Bartus Taylor, a host and server at Fresco’s Southern Kitchen and Bar in downtown Lakeland, couldn’t be any happier.

“I love it,” he told FOX 13 on Monday. “I am glad to be back to work.”

Money has been very tight for Taylor since he was let go six weeks ago. He was cut from the roster at Fresco’s when Florida’s governor closed restaurants and bars back in March.

Taylor applied for unemployment, but the system crashed, and he couldn’t get any financial help. So he has been forced to live on savings and count every penny.

“I spent money on groceries. That was about it. I didn’t spend money on anything else,” Taylor said.

Now he and two dozen other former Fresco’s employees have been called back to work. That’s almost everyone who worked there before they closed. 

Fresco’s let 30 employees go, and so far, has called back 25.

That is great news for Taylor and his co-workers, but it doesn’t mean that their paychecks will be as big as they were before.

“Most of them are working four to five hours instead of an eight-hour shift, so they are losing hours and they are losing shifts,” explained Jordan Wieneke of Fresco’s.

The Florida Restaurant and Lodging Association estimates that 598,000 people in their industry were furloughed because of the pandemic. The association says it doesn’t have a handle on how many people may have been re-hired.

A quick survey of restaurants in downtown Lakeland suggests that they are starting to get back on their feet, but slower than they would like.

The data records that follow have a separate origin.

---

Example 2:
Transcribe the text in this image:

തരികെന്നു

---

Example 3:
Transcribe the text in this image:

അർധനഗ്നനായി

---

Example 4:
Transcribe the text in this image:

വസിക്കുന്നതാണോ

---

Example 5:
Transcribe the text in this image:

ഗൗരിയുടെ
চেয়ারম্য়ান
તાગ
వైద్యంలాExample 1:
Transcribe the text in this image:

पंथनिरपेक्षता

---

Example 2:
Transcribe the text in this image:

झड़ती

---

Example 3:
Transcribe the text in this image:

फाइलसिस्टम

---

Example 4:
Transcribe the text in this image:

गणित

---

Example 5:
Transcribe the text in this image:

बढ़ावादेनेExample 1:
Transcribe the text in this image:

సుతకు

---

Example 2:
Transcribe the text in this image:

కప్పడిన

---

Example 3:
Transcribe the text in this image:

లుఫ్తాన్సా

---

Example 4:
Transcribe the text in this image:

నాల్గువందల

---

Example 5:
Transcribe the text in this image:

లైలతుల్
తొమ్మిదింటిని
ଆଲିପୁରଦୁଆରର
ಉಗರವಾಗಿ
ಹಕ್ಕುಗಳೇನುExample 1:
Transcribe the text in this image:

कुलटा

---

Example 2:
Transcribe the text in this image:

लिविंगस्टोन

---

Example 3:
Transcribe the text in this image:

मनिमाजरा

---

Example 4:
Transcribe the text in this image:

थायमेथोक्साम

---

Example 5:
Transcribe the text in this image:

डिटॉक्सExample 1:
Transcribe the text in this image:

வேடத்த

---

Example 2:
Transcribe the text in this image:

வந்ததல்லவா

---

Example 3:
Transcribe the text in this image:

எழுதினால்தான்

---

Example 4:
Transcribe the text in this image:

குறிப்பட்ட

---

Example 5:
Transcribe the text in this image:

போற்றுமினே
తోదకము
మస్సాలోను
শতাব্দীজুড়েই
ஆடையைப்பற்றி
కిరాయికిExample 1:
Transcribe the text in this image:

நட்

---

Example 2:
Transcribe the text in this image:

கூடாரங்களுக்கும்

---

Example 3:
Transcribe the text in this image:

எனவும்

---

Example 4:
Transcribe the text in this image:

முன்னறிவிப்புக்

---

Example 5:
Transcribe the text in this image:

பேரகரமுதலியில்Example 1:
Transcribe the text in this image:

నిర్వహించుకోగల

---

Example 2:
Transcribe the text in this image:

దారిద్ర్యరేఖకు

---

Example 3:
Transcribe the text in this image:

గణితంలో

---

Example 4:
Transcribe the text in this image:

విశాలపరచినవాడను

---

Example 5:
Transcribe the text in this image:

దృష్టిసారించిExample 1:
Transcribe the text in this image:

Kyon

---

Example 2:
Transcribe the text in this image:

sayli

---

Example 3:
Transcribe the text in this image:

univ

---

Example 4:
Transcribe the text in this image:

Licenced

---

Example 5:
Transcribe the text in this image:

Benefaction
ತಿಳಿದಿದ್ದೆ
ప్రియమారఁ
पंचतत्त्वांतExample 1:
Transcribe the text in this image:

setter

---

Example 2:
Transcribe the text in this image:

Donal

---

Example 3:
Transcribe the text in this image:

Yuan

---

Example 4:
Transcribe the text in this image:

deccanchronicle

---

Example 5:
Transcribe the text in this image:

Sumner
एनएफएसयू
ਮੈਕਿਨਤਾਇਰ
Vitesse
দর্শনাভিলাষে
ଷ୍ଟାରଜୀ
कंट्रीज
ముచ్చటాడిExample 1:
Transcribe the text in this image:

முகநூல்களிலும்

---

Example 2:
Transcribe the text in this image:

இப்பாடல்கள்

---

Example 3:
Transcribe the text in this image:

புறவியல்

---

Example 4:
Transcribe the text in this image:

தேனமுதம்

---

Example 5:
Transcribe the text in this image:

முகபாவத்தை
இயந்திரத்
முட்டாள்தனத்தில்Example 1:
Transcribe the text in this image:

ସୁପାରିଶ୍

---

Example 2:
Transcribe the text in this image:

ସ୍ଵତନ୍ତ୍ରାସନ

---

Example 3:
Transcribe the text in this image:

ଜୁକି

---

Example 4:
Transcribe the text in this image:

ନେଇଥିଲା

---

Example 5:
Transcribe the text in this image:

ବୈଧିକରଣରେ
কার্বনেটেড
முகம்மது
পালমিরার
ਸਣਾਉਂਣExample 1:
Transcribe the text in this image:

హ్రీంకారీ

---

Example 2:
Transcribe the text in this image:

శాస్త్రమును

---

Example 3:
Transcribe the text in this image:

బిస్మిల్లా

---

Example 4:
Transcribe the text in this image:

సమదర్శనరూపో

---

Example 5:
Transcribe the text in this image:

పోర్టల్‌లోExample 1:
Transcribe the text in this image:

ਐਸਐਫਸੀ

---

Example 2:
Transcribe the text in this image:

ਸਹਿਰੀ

Pit Pita lost three employees when the state closed restaurants, and just filled all three spots.

That is a good sign, but the owner says it’s not business as usual. Joey Lindsey says it’s not even close.

“Hopefully, it will pick up,” he said. “Right now, it’s slow.”

Lindsey says a lot of people are still working from home, so they are not going out to eat.

There is another factor. For the moment, restaurants are only allowed to seat 25-percent of their indoor capacity because of social distancing.

There’s no word when the governor plans on increasing that number.